Start with a cup of whole grain, such as farro, above.
Or black rice from Mindanao, a gift from friends, above.
Boil the grain in water until cooked.
Then transfer to a food processor or a really good blender.
Blitz with or without salt, I suggest generous amounts of salt, until pureed. I went for the rustic look, but you can puree further if you want a smoother cracker.
Spread the puree with an offset spatula on a silpat mat or onto baking paper. Make it relatively thin, though it will lose some of its thickness when it dries out. Place this in a 280-300F oven for say 70-90 minutes until crisp and not burned.

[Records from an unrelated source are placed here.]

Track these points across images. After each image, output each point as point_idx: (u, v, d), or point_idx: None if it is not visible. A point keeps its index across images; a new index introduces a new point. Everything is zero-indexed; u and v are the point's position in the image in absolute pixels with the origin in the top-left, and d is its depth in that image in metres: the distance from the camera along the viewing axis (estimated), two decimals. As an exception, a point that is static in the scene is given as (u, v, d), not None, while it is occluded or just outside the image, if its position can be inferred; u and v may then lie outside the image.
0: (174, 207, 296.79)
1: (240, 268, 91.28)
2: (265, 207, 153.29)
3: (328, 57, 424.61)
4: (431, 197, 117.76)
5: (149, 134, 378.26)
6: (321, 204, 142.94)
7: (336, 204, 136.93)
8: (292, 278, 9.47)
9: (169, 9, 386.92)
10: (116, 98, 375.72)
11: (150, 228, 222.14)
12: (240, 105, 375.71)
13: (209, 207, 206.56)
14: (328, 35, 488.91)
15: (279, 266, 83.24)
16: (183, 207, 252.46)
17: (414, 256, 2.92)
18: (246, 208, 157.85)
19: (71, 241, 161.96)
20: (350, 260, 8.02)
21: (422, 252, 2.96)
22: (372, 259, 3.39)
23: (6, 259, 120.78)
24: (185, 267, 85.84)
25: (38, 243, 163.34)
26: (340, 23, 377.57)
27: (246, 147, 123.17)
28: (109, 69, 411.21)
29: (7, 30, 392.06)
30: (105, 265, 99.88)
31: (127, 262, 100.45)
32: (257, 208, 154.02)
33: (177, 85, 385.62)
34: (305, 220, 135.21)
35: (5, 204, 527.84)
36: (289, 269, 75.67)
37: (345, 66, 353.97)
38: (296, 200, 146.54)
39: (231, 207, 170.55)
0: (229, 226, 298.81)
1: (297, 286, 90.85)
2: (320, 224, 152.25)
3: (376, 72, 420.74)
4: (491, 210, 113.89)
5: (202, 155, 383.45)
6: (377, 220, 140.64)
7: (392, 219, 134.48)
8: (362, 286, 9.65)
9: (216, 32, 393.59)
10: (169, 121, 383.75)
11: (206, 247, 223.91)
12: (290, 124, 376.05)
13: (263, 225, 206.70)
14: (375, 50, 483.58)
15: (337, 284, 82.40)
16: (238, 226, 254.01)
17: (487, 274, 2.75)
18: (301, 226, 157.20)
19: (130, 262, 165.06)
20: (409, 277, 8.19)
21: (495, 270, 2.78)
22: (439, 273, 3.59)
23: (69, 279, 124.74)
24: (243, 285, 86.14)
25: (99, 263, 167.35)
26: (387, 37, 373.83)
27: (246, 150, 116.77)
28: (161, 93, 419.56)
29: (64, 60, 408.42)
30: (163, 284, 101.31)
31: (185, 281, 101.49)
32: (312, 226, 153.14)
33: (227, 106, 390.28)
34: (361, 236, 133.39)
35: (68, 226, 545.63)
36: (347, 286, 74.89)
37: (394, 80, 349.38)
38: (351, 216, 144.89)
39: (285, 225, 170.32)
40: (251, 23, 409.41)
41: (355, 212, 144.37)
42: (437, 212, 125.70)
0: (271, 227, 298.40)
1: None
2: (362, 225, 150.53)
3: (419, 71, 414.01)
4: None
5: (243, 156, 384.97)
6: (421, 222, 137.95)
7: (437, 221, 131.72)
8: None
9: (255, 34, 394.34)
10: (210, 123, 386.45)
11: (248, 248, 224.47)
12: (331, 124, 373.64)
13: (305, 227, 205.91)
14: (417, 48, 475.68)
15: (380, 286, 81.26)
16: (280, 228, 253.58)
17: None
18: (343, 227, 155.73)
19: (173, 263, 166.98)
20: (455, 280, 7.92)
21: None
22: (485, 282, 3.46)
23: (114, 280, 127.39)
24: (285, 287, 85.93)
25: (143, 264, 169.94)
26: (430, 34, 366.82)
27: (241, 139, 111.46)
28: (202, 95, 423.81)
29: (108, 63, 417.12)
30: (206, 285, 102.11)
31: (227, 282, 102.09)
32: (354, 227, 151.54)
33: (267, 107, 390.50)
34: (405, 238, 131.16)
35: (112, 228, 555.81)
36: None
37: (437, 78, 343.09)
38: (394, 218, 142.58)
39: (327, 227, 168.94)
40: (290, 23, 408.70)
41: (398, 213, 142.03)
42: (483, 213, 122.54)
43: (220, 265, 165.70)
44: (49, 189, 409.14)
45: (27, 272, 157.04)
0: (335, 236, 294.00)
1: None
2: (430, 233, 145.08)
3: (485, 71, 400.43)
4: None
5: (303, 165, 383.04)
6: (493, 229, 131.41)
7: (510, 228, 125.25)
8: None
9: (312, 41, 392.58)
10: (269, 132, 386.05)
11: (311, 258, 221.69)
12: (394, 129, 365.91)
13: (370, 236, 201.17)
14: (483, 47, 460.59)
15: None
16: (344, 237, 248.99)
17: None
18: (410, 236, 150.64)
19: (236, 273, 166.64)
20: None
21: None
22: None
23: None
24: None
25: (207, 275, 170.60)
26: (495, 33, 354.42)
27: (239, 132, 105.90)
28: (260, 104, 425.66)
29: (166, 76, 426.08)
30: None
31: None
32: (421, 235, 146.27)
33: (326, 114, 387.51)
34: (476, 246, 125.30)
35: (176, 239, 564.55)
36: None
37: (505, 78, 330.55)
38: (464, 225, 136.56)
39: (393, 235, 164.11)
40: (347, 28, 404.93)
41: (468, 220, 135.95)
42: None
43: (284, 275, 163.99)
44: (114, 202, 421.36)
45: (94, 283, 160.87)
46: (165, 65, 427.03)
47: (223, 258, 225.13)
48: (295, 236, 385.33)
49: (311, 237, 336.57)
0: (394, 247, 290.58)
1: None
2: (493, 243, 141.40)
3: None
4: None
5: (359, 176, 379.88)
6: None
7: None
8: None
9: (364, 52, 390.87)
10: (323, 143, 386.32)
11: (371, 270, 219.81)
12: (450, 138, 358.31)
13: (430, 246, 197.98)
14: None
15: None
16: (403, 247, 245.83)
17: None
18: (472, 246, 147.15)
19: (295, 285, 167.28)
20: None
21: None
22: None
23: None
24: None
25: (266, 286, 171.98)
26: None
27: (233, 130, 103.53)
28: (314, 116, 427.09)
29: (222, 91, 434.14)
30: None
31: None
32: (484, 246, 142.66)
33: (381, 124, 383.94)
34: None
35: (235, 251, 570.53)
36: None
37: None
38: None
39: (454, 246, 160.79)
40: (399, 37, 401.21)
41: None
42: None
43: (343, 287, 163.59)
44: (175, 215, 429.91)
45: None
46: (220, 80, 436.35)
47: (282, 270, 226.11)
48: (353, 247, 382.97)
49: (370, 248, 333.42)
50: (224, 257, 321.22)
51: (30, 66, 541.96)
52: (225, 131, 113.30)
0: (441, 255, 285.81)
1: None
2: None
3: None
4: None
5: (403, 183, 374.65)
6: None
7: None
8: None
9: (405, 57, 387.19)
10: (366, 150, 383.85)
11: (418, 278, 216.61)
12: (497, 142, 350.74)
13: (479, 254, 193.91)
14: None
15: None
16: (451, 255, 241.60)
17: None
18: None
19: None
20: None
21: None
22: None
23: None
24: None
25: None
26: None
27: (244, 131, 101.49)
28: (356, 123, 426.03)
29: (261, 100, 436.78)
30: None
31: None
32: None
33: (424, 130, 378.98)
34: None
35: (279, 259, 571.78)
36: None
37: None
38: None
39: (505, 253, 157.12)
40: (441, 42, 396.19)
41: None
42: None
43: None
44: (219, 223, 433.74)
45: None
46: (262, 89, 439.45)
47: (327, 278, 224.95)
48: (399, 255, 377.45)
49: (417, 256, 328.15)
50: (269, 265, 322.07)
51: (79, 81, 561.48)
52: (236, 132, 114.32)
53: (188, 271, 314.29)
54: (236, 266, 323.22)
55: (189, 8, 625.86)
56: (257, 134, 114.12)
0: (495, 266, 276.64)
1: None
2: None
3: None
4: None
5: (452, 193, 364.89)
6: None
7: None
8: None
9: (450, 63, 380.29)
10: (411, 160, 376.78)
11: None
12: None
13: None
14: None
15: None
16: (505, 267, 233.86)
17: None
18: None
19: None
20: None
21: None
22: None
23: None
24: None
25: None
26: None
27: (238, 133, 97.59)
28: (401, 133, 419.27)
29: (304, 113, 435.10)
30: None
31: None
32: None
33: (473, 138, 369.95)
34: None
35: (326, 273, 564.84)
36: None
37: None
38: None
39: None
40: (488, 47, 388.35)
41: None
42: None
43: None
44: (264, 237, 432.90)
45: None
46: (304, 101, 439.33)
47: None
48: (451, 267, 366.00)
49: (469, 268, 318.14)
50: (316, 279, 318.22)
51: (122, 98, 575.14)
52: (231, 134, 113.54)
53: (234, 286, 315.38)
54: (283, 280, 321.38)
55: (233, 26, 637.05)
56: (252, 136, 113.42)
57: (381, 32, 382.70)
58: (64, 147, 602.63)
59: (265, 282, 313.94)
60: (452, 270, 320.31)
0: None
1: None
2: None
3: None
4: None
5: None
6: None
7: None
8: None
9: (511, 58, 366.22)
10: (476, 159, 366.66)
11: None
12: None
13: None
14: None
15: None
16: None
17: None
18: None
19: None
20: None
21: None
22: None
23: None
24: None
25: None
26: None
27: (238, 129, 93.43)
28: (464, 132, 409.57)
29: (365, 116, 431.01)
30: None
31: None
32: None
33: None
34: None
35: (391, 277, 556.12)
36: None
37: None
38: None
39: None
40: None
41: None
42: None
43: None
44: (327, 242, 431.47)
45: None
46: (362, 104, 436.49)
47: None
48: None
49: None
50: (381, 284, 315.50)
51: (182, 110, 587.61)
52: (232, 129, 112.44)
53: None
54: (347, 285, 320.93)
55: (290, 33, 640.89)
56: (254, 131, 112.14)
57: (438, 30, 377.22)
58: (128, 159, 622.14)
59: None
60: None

Voila! Nice crisp, nutty, almost horsefeed like wholegrain crackers that are SUPERB with a cheesy dip or hummus or other healthy nibbles. This was so incredibly easy to do. And the results were well worth the minimal effort. The rice ones were smoother while the farro ones remind me that roughage isn’t called roughage for nothing. :)
12 Responses
That easy? Two ingredients lang (three, if water is included)?
Totally making these!
I could add sesame seeds or chia seeds before spreading for more texture, I suppose.

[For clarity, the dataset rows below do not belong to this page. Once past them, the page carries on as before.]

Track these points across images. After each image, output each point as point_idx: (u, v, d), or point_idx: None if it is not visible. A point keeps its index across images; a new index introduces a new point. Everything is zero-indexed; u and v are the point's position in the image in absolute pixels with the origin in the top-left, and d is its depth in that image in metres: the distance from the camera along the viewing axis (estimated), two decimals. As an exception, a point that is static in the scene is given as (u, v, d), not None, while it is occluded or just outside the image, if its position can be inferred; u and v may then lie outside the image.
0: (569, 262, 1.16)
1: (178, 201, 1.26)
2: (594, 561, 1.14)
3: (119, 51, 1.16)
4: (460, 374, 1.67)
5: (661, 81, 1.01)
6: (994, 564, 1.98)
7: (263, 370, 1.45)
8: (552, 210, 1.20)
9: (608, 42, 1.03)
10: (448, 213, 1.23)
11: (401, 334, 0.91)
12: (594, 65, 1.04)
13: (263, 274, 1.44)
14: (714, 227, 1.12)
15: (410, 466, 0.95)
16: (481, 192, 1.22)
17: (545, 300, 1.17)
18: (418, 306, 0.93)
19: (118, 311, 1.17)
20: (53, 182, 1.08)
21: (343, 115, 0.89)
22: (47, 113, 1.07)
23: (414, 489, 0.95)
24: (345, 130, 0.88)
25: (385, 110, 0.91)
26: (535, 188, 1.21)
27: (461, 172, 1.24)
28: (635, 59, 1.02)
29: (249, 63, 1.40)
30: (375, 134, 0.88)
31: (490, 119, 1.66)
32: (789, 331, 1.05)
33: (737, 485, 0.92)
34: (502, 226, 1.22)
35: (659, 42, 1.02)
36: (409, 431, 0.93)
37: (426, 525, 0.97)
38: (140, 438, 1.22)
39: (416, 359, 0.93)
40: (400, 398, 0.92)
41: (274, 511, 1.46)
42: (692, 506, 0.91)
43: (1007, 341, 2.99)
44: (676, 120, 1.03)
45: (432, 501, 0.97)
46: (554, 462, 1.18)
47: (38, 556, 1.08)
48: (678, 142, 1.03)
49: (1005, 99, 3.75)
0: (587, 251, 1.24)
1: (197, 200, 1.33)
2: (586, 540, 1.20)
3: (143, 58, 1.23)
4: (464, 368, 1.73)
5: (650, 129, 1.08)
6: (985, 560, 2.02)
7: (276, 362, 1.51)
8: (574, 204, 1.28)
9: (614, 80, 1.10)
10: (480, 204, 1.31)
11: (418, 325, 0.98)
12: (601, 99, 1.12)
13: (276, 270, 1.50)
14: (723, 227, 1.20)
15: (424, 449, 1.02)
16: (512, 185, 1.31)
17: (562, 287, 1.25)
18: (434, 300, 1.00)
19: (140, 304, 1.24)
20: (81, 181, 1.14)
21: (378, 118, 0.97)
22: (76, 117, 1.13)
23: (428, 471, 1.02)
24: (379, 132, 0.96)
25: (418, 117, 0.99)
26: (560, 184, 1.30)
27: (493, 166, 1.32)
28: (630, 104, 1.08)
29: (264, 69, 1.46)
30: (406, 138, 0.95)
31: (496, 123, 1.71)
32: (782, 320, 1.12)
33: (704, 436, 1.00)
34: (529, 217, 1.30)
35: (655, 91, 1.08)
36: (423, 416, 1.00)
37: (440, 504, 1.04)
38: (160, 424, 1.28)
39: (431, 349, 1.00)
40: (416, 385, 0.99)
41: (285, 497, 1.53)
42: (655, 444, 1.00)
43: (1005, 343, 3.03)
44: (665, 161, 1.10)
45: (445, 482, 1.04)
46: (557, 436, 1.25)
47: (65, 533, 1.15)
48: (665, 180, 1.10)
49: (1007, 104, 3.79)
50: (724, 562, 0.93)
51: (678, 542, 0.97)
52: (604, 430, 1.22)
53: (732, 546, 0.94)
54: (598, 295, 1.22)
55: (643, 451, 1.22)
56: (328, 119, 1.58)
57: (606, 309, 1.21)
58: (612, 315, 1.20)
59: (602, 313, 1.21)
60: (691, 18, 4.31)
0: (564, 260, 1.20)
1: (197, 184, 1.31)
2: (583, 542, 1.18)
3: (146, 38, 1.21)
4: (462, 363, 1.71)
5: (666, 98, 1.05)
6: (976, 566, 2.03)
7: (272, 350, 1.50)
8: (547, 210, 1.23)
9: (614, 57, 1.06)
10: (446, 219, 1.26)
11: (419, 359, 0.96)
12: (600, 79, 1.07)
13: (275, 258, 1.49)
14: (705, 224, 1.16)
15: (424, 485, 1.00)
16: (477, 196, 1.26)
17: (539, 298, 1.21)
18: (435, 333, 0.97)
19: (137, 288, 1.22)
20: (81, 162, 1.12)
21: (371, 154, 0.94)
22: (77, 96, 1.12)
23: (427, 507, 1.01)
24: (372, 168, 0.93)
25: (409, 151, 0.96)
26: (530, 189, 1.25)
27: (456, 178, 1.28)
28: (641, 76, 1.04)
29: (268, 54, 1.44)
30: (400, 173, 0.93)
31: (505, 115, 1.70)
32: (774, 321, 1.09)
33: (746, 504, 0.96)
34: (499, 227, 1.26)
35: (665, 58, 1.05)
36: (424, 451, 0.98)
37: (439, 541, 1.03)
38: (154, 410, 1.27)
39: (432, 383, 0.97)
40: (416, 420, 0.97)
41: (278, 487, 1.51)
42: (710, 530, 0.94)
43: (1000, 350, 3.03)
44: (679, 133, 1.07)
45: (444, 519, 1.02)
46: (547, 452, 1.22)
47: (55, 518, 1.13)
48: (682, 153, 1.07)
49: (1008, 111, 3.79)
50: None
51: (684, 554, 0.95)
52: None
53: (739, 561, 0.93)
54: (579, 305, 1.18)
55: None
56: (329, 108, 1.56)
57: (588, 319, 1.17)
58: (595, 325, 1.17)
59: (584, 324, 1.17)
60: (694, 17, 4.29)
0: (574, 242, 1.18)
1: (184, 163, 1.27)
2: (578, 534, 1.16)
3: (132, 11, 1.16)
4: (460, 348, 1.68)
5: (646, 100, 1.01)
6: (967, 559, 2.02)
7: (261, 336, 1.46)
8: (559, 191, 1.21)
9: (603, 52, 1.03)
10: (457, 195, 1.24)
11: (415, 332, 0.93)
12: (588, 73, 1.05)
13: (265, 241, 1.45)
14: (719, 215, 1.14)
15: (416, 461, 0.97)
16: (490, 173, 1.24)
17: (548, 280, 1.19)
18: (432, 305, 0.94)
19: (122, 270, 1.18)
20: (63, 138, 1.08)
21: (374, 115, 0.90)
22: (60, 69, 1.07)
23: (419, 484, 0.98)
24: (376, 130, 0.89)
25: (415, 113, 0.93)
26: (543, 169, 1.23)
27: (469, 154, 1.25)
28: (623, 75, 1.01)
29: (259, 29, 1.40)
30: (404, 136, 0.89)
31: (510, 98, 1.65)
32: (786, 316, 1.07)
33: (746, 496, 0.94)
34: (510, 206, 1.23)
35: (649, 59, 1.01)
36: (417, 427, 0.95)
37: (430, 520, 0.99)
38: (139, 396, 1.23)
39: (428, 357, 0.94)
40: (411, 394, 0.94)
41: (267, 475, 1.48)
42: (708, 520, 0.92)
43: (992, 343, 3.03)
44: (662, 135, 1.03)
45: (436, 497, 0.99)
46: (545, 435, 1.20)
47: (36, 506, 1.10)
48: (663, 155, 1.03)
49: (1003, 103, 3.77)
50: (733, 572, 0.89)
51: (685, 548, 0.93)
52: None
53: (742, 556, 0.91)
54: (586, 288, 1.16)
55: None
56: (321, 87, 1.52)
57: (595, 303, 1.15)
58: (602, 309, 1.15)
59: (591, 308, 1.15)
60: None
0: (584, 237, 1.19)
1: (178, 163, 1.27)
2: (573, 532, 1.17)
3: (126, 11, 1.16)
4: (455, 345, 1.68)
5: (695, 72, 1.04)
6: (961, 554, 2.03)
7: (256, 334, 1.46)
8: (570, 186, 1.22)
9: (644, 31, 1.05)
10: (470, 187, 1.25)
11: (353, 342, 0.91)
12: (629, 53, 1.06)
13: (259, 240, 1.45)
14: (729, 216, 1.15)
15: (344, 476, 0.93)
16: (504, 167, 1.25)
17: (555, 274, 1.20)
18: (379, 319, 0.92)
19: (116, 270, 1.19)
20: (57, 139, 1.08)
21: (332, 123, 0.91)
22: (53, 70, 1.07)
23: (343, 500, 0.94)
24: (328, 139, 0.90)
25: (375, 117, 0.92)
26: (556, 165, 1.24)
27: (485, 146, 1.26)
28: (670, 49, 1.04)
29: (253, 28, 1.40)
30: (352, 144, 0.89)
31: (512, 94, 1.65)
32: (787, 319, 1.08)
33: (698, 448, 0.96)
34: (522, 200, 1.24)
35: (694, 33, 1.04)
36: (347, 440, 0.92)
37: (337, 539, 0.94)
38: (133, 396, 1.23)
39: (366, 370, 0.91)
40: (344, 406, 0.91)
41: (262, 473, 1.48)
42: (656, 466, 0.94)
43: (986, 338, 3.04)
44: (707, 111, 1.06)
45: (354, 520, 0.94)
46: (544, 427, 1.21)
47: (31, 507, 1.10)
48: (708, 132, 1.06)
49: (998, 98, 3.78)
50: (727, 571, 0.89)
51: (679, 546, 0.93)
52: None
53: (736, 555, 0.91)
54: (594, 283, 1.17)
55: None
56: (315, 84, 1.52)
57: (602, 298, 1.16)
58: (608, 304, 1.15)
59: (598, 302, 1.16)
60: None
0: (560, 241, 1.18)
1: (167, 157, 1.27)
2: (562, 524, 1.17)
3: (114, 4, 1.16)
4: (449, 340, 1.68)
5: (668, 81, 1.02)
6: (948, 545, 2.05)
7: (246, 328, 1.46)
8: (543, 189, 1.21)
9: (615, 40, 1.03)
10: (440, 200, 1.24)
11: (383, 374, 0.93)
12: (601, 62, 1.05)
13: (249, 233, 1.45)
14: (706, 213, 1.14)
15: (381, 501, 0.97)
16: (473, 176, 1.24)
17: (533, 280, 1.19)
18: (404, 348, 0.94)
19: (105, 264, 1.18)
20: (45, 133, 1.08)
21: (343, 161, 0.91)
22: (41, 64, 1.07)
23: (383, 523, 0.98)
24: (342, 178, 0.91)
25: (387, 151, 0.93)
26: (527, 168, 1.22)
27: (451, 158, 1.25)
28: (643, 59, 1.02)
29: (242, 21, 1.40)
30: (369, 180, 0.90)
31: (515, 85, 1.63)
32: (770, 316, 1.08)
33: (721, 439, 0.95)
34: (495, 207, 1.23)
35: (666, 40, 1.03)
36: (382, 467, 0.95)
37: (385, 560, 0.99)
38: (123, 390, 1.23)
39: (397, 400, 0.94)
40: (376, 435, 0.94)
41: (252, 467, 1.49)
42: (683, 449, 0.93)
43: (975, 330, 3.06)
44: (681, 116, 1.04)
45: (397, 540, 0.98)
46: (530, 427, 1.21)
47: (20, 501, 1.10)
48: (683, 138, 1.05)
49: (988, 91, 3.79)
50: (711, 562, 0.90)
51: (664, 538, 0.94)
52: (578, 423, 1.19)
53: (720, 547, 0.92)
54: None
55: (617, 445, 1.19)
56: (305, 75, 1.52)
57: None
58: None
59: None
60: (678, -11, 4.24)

This is diet food, but not if I pair it with your kalamansi marmalade! :D
I have been experimenting with something similar as part of my lenten abstinence but using chana dal flour (gram for short) instead. Very low on the glycemic load scale and delicious besides. It has become my go to hunger appeaser now, I’m therefore wary of unknowingly acquiring an Indian chee-chee accent.

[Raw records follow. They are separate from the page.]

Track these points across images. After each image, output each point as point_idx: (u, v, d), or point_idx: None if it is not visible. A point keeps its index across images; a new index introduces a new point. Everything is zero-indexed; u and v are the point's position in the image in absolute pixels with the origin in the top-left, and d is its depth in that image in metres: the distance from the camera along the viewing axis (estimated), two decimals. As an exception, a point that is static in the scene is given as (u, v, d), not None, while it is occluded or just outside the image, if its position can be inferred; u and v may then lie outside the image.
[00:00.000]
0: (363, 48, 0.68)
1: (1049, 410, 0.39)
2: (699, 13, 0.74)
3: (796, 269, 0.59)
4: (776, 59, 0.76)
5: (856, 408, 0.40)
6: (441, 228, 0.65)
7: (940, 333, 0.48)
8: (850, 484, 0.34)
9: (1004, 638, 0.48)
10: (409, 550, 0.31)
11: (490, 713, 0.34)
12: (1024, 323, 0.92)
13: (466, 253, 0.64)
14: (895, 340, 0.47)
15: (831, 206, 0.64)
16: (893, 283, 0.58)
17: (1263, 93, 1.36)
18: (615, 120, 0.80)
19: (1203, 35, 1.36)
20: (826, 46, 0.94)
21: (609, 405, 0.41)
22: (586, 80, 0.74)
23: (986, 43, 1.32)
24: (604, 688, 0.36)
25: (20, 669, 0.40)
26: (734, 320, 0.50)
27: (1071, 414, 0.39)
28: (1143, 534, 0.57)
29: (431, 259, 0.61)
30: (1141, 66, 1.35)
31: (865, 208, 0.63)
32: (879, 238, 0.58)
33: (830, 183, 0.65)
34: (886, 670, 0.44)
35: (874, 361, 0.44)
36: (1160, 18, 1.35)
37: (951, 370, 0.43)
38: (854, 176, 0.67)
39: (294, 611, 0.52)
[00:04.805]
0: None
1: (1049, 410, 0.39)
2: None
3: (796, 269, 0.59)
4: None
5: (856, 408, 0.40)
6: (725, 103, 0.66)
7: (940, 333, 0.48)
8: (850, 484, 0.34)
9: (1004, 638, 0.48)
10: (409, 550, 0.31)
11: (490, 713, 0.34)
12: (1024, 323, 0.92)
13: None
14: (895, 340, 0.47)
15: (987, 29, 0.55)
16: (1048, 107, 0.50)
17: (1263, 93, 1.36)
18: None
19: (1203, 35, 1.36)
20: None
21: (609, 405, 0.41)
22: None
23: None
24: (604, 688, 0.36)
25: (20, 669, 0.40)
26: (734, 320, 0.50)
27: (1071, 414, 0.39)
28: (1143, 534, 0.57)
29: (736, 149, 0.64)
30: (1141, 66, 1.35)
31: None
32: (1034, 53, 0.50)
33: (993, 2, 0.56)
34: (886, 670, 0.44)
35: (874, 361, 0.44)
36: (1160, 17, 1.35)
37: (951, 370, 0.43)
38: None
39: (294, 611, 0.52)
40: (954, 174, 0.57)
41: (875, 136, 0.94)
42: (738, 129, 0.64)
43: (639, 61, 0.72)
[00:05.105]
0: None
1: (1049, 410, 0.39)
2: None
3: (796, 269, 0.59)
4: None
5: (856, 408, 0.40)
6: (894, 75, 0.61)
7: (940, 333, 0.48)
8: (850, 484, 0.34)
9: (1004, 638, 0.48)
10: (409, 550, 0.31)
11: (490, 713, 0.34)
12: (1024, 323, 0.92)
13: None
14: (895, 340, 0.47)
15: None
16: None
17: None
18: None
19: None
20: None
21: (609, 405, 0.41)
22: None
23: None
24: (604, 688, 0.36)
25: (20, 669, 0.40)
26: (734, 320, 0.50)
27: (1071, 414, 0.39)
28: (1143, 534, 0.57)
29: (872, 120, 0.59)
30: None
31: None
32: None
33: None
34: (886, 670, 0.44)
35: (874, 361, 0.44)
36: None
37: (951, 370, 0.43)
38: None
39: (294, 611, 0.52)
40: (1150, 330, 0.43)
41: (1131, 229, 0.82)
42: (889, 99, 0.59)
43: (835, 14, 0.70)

Thanks! I will try this. When you blitzed the boiled farro/ black rice did you add a little water?
Betchay, yes, add some cooking liquid to help blitz it…
Thanks, will surely do this today. I have about 2 cups black rice left.
This will be good for my grandson who can’t take gluten.
We have a family get together this Easter Sunday, will show off with these crackers.
Never knew it was this easy. Have lots of black rice. Thanks, MM!
Hi folks… some added advice… try to err on the longer cook time without burning. I find that if you do the minimum cook time, there is a tendency for the crackers to get a bit less crunchy after a few days… so really dry them out to ensure permanent crispness…
Thanks MM! Will try your recipe with quinoa. Getting sick of Tuscan Quinoa Salad with feta, semi dried roasted tomatoes, roasted sweet peppers and baby spinach or baby arugula.
Saw your fish steaks Instagram pic. They would make excellent confit with lemon, garlic shallots and herbs. It only takes about 1 1/2 hours in low oven temp. Any leftovers which I doubt will make excellent filling for tacos or summer salad.
Maybe dehydrator would work? Then fried to a crisp and puff like chicharon?
The last picture reminds me of lohua (?) Footloose was after in one of your posts a while back!
Isn’t black rice called pirurutong in Tagalog?, a word I have always wanted to use since its slips trippingly upon the tongue. Same with piruruca which is Brazilian for chicharron.
where did you buy the farro from ? i’m looking to put it on the menu but cant find it
james, I buy farro on trips abroad, I haven’t seen it for sale in Manila.